Framing the Dialogue

S.S. Minnow Politics

rendell and obamaIf you are my age and you had a television, you probably grew up watching Gilligan’s Island.  I always thought that MaryAnn was more attractive than Ginger.  The series showed the exploits of a ship-wrecked crew of the S.S. Minnow as they tried to get off of a deserted island.  The two main characters were Gilligan, the bumbling first mate, and the Skipper, the experienced sea captain.  The Skipper was always mentoring (and that is before the term “mentor” was really mainstream) Gilligan to be a better seaman.

Believe it or not, I was reminded of this show after reading about recent political events, however, the roles are reversed and the Skipper is schooled by Gilligan.  In my story I would like Gilligan to be called Barack and the Skipper will be named Ed.  It seems that Ed could learn a lot from Barack even though Ed is more experienced in politics. 

Ed likes to take money from the citizens of Obama’s Isle and give it to his friends, but the nasty natives (played by the Pennsylvania Republicans) are making him tax his artist friends to balance the state budget.  He is now being harangued because he has to agree to the tax measures even though it will probably hurt his friends.  Ed tells his friends to “remind them this was a Senate Republican proposal.”  Ed does not really like the Republicans because they came up with the first tax increase that he did not like. 

Barack comes upon a discouraged Ed sitting near the fishing pond and says, “Hey big buddy, why the long face?”  Ed shook his head and explain his problem.  Barack chuckled and told Ed not to worry as he had a plan.  “We could just give your friends National Endowment for the Arts (“NEA”) money to help them out and they can do us some favors.” Barack explained.  Ed was excited and said, “You mean that we can take tax money and give it to my friends and they will do favors for us?  I would have never thought of that.” 
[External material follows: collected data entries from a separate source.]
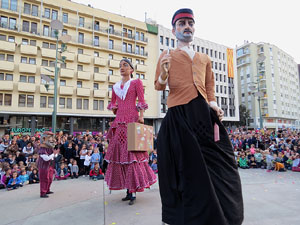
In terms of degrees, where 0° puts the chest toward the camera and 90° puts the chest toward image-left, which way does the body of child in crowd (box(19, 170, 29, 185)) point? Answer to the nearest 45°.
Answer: approximately 315°

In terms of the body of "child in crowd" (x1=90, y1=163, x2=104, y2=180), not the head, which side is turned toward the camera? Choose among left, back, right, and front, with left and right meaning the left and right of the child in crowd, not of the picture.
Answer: front

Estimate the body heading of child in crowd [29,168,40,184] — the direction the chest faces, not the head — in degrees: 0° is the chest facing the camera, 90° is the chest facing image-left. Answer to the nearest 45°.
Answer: approximately 315°

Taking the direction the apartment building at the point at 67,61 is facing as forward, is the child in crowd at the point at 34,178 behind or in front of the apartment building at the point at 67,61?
in front

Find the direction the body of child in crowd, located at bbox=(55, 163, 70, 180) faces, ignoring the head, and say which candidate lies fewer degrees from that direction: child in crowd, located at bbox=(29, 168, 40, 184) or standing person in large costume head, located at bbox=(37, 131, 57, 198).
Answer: the standing person in large costume head

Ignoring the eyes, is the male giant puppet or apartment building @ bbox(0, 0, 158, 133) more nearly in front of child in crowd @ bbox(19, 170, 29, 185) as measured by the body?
the male giant puppet

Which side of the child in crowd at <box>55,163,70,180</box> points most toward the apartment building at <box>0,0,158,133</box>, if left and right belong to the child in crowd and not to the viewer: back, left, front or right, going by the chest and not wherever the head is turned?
back

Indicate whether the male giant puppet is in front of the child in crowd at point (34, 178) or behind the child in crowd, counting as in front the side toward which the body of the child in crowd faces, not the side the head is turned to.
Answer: in front

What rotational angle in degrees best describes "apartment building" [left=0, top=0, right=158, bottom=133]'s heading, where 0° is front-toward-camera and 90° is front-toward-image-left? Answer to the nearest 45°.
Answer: approximately 315°

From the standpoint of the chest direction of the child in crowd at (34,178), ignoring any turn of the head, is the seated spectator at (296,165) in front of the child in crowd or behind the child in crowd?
in front

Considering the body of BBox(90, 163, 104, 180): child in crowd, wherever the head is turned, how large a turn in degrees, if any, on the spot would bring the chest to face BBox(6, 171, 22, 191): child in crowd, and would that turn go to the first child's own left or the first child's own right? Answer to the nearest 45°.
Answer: approximately 90° to the first child's own right

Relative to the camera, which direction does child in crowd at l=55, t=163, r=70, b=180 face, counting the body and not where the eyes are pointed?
toward the camera

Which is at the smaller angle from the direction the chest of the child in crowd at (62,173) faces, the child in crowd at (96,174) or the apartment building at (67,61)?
the child in crowd
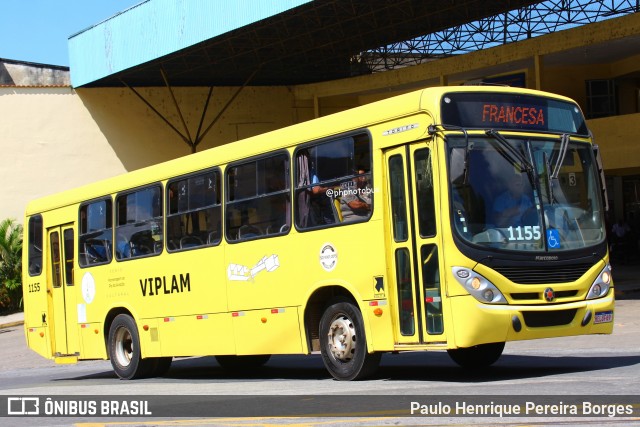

Barack then explained how they could then “suggest” that their friends create “art” that would support their ideas and policies.  “It’s brilliant” claimed Ed, “we can get free publicity to help implement our plans.  Maybe our friends can make the nasty Republicans look bad too?”  Barack patted Ed on the head, lit a cigarette and said, “They have been working on that for free for many years my big buddy!”